Page 173 - Initial Public Offering - An Introduction to IPO on Wall Street
P. 173
In general, underwriters will go on roadshows to promote the business of the issuer and to
decide the offering’s price and size. It is crucial to understand that the investment bank is
provided the option to buy the securities and act as brokers, as compared to an underwritten
sale, where the underwriter buys the whole issue and makes it available for purchase by the
public.
Thus, in the best effort offering, the underwriter encounters considerably less risk because
they will not experience the risk of some of the issue being unsold. For this reason,
underwriters are typically paid a flat fee without commission in a best efforts deal. If the
underwriter is not able to fulfill the sales quota, the fee payable by the issuer is usually
waived by the underwriter.
Example
ABC Company hires XYZ Investment
Bank as its underwriter. The business is
hoping to generate $500 million through
the sale of 500 million shares in an IPO.

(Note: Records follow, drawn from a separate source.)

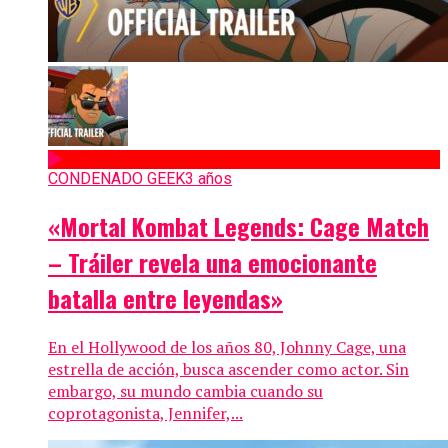
CONDENADO GEEK
3 años
«Mortal Kombat Legends: Cage Match
– Tráiler revela una emocionante
batalla entre leyendas»
En el Hollywood de los años 80, Johnny Cage, una
estrella de acción, busca ascender como actor. Sin
embargo, su mundo cambia cuando su
coprotagonista, Jennifer,...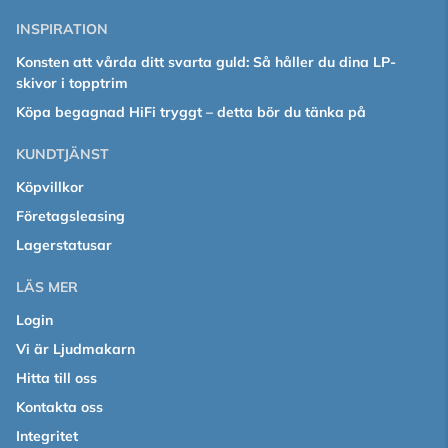
INSPIRATION
Konsten att vårda ditt svarta guld: Så håller du dina LP-
skivor i topptrim
Köpa begagnad HiFi tryggt – detta bör du tänka på
KUNDTJÄNST
Köpvillkor
Företagsleasing
Lagerstatusar
LÄS MER
Login
Vi är Ljudmakarn
Hitta till oss
Kontakta oss
Integritet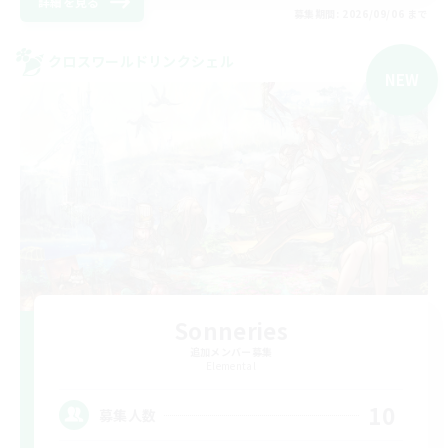
詳細を見る
募集期間: 2026/09/06 まで
クロスワールドリンクシェル
NEW
Sonneries
追加メンバー募集
Elemental
10
募集人数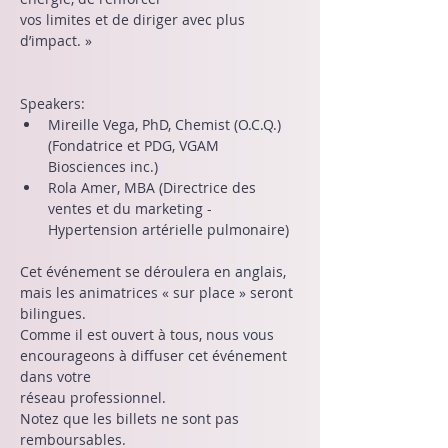
vos limites et de diriger avec plus 
d’impact. »
Speakers:
Mireille Vega, PhD, Chemist (O.C.Q.) 
(Fondatrice et PDG, VGAM 
Biosciences inc.)
Rola Amer, MBA (Directrice des 
ventes et du marketing - 
Hypertension artérielle pulmonaire)
Cet événement se déroulera en anglais, 
mais les animatrices « sur place » seront 
bilingues.
Comme il est ouvert à tous, nous vous 
encourageons à diffuser cet événement 
dans votre
réseau professionnel.
Notez que les billets ne sont pas 
remboursables.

XYZ Investment Bank observed that
demand for shares was likely to be low
because of market volatility. As a result,
ABC Company asked for a best efforts
commitment in exchange for a $20 million
fixed fee.
It was established in a roadshow that there was a demand for 150 million shares of the
business. If the minimum sales requirement is $200 million, should ABC Company make the
best efforts offering for XYZ Investment Bank?

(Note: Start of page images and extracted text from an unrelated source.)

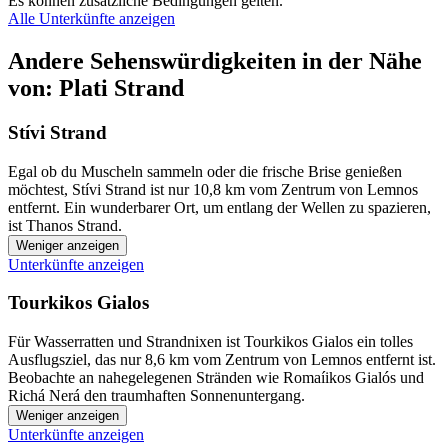
Es können zusätzliche Bedingungen gelten.
Alle Unterkünfte anzeigen
Andere Sehenswürdigkeiten in der Nähe
von: Plati Strand
Stívi Strand
Egal ob du Muscheln sammeln oder die frische Brise genießen
möchtest, Stívi Strand ist nur 10,8 km vom Zentrum von Lemnos
entfernt. Ein wunderbarer Ort, um entlang der Wellen zu spazieren,
ist Thanos Strand.
Weniger anzeigen
Unterkünfte anzeigen
Tourkikos Gialos
Für Wasserratten und Strandnixen ist Tourkikos Gialos ein tolles
Ausflugsziel, das nur 8,6 km vom Zentrum von Lemnos entfernt ist.
Beobachte an nahegelegenen Stränden wie Romaíikos Gialós und
Richá Nerá den traumhaften Sonnenuntergang.
Weniger anzeigen
Unterkünfte anzeigen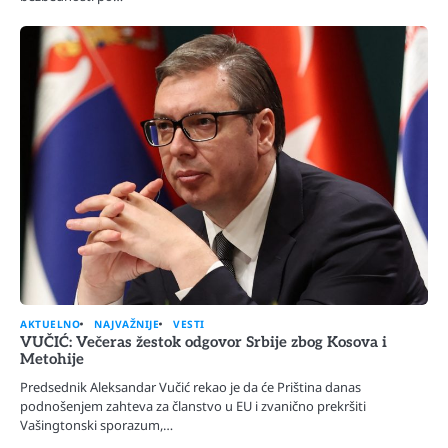
AKTUELNO
NAJVAŽNIJE
VESTI
VUČIĆ: Večeras žestok odgovor Srbije zbog Kosova i
Metohije
Predsednik Aleksandar Vučić rekao je da će Priština danas
podnošenjem zahteva za članstvo u EU i zvanično prekršiti
Vašingtonski sporazum,…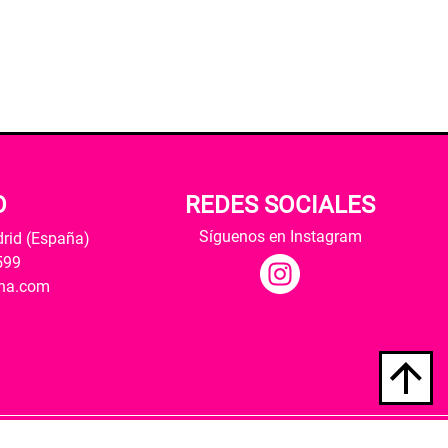
O
REDES SOCIALES
Síguenos en Instagram
drid (España)
599
ana.com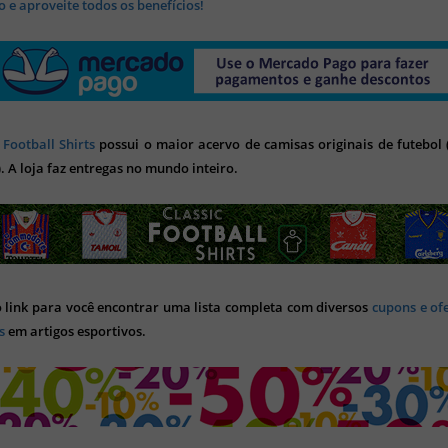
 e aproveite todos os benefícios!
 Football Shirts
possui o maior acervo de camisas originais de futebol (
). A loja faz entregas no mundo inteiro.
o link para você encontrar uma lista completa com diversos
cupons e of
s
em artigos esportivos.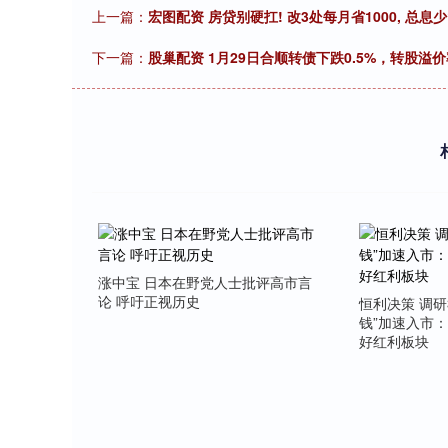
上一篇：
宏图配资 房贷别硬扛! 改3处每月省1000, 总息少
下一篇：
股巢配资 1月29日合顺转债下跌0.5%，转股溢价率
涨中宝 日本在野党人士批评高市言
论 呼吁正视历史
恒利决策 调研
钱”加速入市：
好红利板块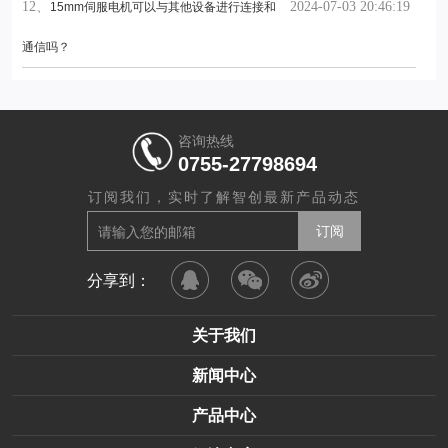
12、
2024-07-03 20:46:19
15mm伺服电机可以与其他设备进行连接和
通信吗？
咨询热线
0755-27798694
订阅我们，实时了解智创最新产品动态
分享到：
关于我们
新闻中心
产品中心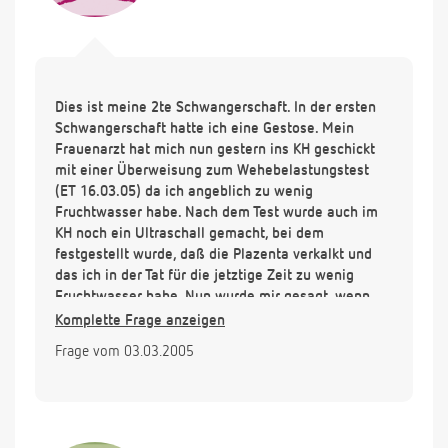
Dies ist meine 2te Schwangerschaft. In der ersten
Schwangerschaft hatte ich eine Gestose. Mein
Frauenarzt hat mich nun gestern ins KH geschickt
mit einer Überweisung zum Wehebelastungstest
(ET 16.03.05) da ich angeblich zu wenig
Fruchtwasser habe. Nach dem Test wurde auch im
KH noch ein Ultraschall gemacht, bei dem
festgestellt wurde, daß die Plazenta verkalkt und
das ich in der Tat für die jetztige Zeit zu wenig
Fruchtwasser habe. Nun wurde mir gesagt, wenn
der Muttermund noch nicht reif ist, würde man
Komplette Frage anzeigen
sobald das CTG schlechter wird sofort einen
Frage vom 03.03.2005
Kaiserschnitt durchführen. Dies möchte ich nun aber
möglichst vermeiden, da ich bei der ersten
Schwangerschaft bereits einen Kaiserschnitt wg.
der Gestose hatte und dies eigentlich nicht nochmal
erleben möchte. Nun meine Frage ist es möglich die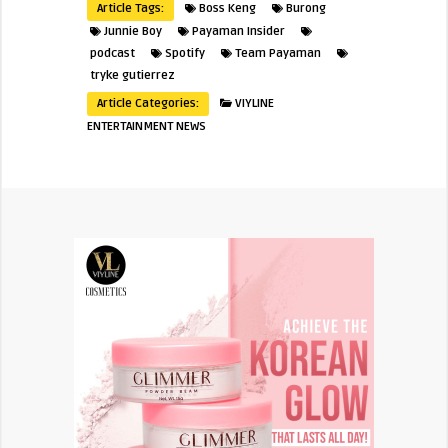
Article Tags:
Boss Keng
Burong
Junnie Boy
Payaman Insider
podcast
Spotify
Team Payaman
tryke gutierrez
Article Categories:
VIYLINE
ENTERTAINMENT NEWS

As only 150 million shares are in demand, the revenues produced will only be $150 million.
As a result, it would not be possible for XYZ Investment Bank to meet the revenue threshold.
As they will not be able to fulfill the sales requirement to earn their fixed fee, the bank should
not perform the best effort offering for ABC Business in this scenario.
Reasons for a Best-Efforts Offering
During weak market conditions or for stocks that bear more risk, the best effort offering is
widely used. The market for securities is usually lower in such situations and it would be
risky for the underwriter to make an underwritten offer.
For instance, if the underwriter knows that there will be a low demand created by an issue,
there would be no incentive for the underwriter to give an underwriting offer to buy the
whole issue and take on the risk of not being able to sell the issue to potential buyers. Instead,
the underwriter may opt to make the best effort offering and try to sell enough shares to reach
the sales threshold required to obtain the fixed fee.